* **Activity 1**
Reproduce word for word the stretch of the listing that opens with the line containing "A Pen End Effector" and closes with the line containing "M2 screws (6mm)", including both of those lines.

* **Passage to read**
JOIN using MIN() where MIN() is greater than value on left side of join

I'm trying to do some conversion analysis on a load of existing data that we have in a (few) SQL database.
The data strucutre itself is very simple. It's just a list of actors (think user_id) and a name of something they did. It looks like this (there's other data, but that will not be used in this query):
CREATE TABLE views(
project_id integer not null,
name varchar(128) not null,
datetime timestamp not null,
actor varchar(256) not null
)
The goal is standard conversion analysis stuff. Number of people who did action A, then did B, C, D, E etc, and the average time between steps.
For clarity, the funnel steps dictate order, but not exclusivity. For example, a funnel looking for names A, B, C should include an actor who's sequence was B, A, B, D, C (as that contains an A, then later a B, then later a C, even though there are steps in between).
Currently I am querying this table using the following (Each join represents the next step in the conversion funnel):
SELECT count(actor), count(span2), avg(span2), count(span3), avg(span3), count(span4), avg(span4), count(span5), avg (span5)
FROM
(
SELECT e1.actor,
DATEDIFF(SECOND, MIN(e1.datetime), MIN(e2.datetime)) AS span2,
DATEDIFF(SECOND, MIN(e2.datetime), MIN(e3.datetime)) AS span3,
DATEDIFF(SECOND, MIN(e3.datetime), MIN(e4.datetime)) AS span4,
DATEDIFF(SECOND, MIN(e4.datetime), MIN(e5.datetime)) AS span5
FROM views AS e1
LEFT JOIN (SELECT actor, MIN(datetime) as datetime FROM views WHERE name = 'Action 2' group by actor) as e2 ON e1.actor = e2.actor AND e2.datetime > e1.datetime
LEFT JOIN (SELECT actor, MIN(datetime) as datetime FROM views WHERE name = 'Action 3' group by actor) as e3 ON e1.actor = e3.actor AND e3.datetime > e2.datetime
LEFT JOIN (SELECT actor, MIN(datetime) as datetime FROM views WHERE name = 'Action 4' group by actor) as e4 ON e1.actor = e4.actor AND e4.datetime > e3.datetime
LEFT JOIN (SELECT actor, MIN(datetime) as datetime FROM views WHERE name = 'Action 5' group by actor) as e5 ON e1.actor = e5.actor AND e5.datetime > e4.datetime
WHERE e1.project_id = 1 and e1.name = 'Action 1'
GROUP BY e1.actor
) AS aggregates
This is quite fast on the data set (<1s on 10M rows). The problem is that it is not actually the correct result. The sub selected joins are asking for MIN(datetime) each time. If an actor sequence happens in the order B, A, B this will not be counted as MIN(A) is greater than MIN(B).

* **Activity 2**
Name every column defined in the CREATE TABLE statement in the text about conversion analysis.

* **Data provided**

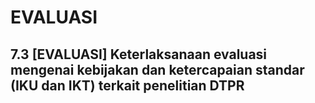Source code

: # EVALUASI

## 7.3 [EVALUASI] Keterlaksanaan evaluasi mengenai kebijakan dan ketercapaian standar (IKU dan IKT) terkait penelitian DTPR
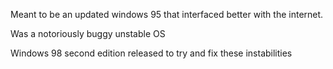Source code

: 
Meant to be an updated windows 95 that interfaced better with the internet.

Was a notoriously buggy unstable OS

Windows 98 second edition released to try and fix these instabilities
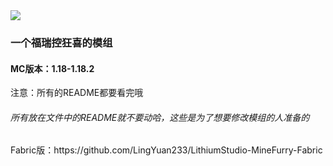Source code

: <img src="https://github.com/Lithiumstudio/MineFurry/blob/master/src/main/resources/logo.png?raw=true">
<h3>一个福瑞控狂喜的模组</h3>
<h4>MC版本：1.18-1.18.2</h4>
<a>注意：所有的README都要看完哦</a>
<h6>所有放在文件中的README就不要动哈，这些是为了想要修改模组的人准备的</h6>
Fabric版：<link>https://github.com/LingYuan233/LithiumStudio-MineFurry-Fabric

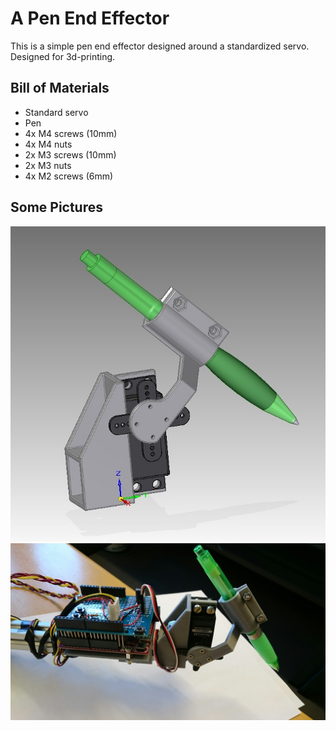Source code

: # A Pen End Effector
This is a simple pen end effector designed around a standardized servo. Designed for 3d-printing.

## Bill of Materials
* Standard servo
* Pen
* 4x M4 screws (10mm)
* 4x M4 nuts
* 2x M3 screws (10mm)
* 2x M3 nuts
* 4x M2 screws (6mm)

## Some Pictures
![Assembled in Solid Edge](./img/Assembly.jpg)
![Real life pen](./img/Pen_IRL.jpg)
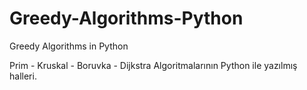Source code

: # Greedy-Algorithms-Python
Greedy Algorithms in Python

Prim - Kruskal - Boruvka - Dijkstra Algoritmalarının Python ile yazılmış halleri.
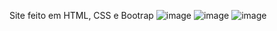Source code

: Site feito em HTML, CSS e Bootrap
![image](https://github.com/lucaswwexs01/template-finans/assets/159754481/ea8817f0-31d0-409f-856b-008aaf74f10b)
![image](https://github.com/lucaswwexs01/template-finans/assets/159754481/1f8556b7-b130-47db-bf89-4c3a01bb9612)
![image](https://github.com/lucaswwexs01/template-finans/assets/159754481/8afdbd83-dee9-45b9-98b3-99c71c895fb0)
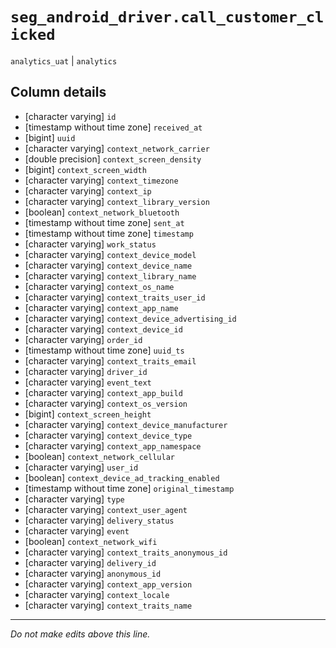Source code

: # `seg_android_driver.call_customer_clicked`
`analytics_uat` | `analytics`

## Column details
* [character varying] `id`
* [timestamp without time zone] `received_at`
* [bigint]    `uuid`
* [character varying] `context_network_carrier`
* [double precision] `context_screen_density`
* [bigint]    `context_screen_width`
* [character varying] `context_timezone`
* [character varying] `context_ip`
* [character varying] `context_library_version`
* [boolean]   `context_network_bluetooth`
* [timestamp without time zone] `sent_at`
* [timestamp without time zone] `timestamp`
* [character varying] `work_status`
* [character varying] `context_device_model`
* [character varying] `context_device_name`
* [character varying] `context_library_name`
* [character varying] `context_os_name`
* [character varying] `context_traits_user_id`
* [character varying] `context_app_name`
* [character varying] `context_device_advertising_id`
* [character varying] `context_device_id`
* [character varying] `order_id`
* [timestamp without time zone] `uuid_ts`
* [character varying] `context_traits_email`
* [character varying] `driver_id`
* [character varying] `event_text`
* [character varying] `context_app_build`
* [character varying] `context_os_version`
* [bigint]    `context_screen_height`
* [character varying] `context_device_manufacturer`
* [character varying] `context_device_type`
* [character varying] `context_app_namespace`
* [boolean]   `context_network_cellular`
* [character varying] `user_id`
* [boolean]   `context_device_ad_tracking_enabled`
* [timestamp without time zone] `original_timestamp`
* [character varying] `type`
* [character varying] `context_user_agent`
* [character varying] `delivery_status`
* [character varying] `event`
* [boolean]   `context_network_wifi`
* [character varying] `context_traits_anonymous_id`
* [character varying] `delivery_id`
* [character varying] `anonymous_id`
* [character varying] `context_app_version`
* [character varying] `context_locale`
* [character varying] `context_traits_name`

-------------------------------------------------------------------------------
*Do not make edits above this line.*

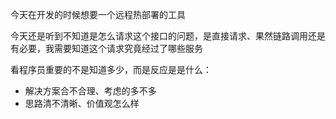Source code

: 今天在开发的时候想要一个远程热部署的工具

今天还是听到不知道是怎么请求这个接口的问题，是直接请求、果然链路调用还是有必要，我需要知道这个请求究竟经过了哪些服务

看程序员重要的不是知道多少，而是反应是是什么：

- 解决方案合不合理、考虑的多不多
- 思路清不清晰、价值观怎么样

* **Final answer 1**
: # A Pen End Effector
This is a simple pen end effector designed around a standardized servo. Designed for 3d-printing.

## Bill of Materials
* Standard servo
* Pen
* 4x M4 screws (10mm)
* 4x M4 nuts
* 2x M3 screws (10mm)
* 2x M3 nuts
* 4x M2 screws (6mm)

* **Final answer 2**
project_id
name
datetime
actor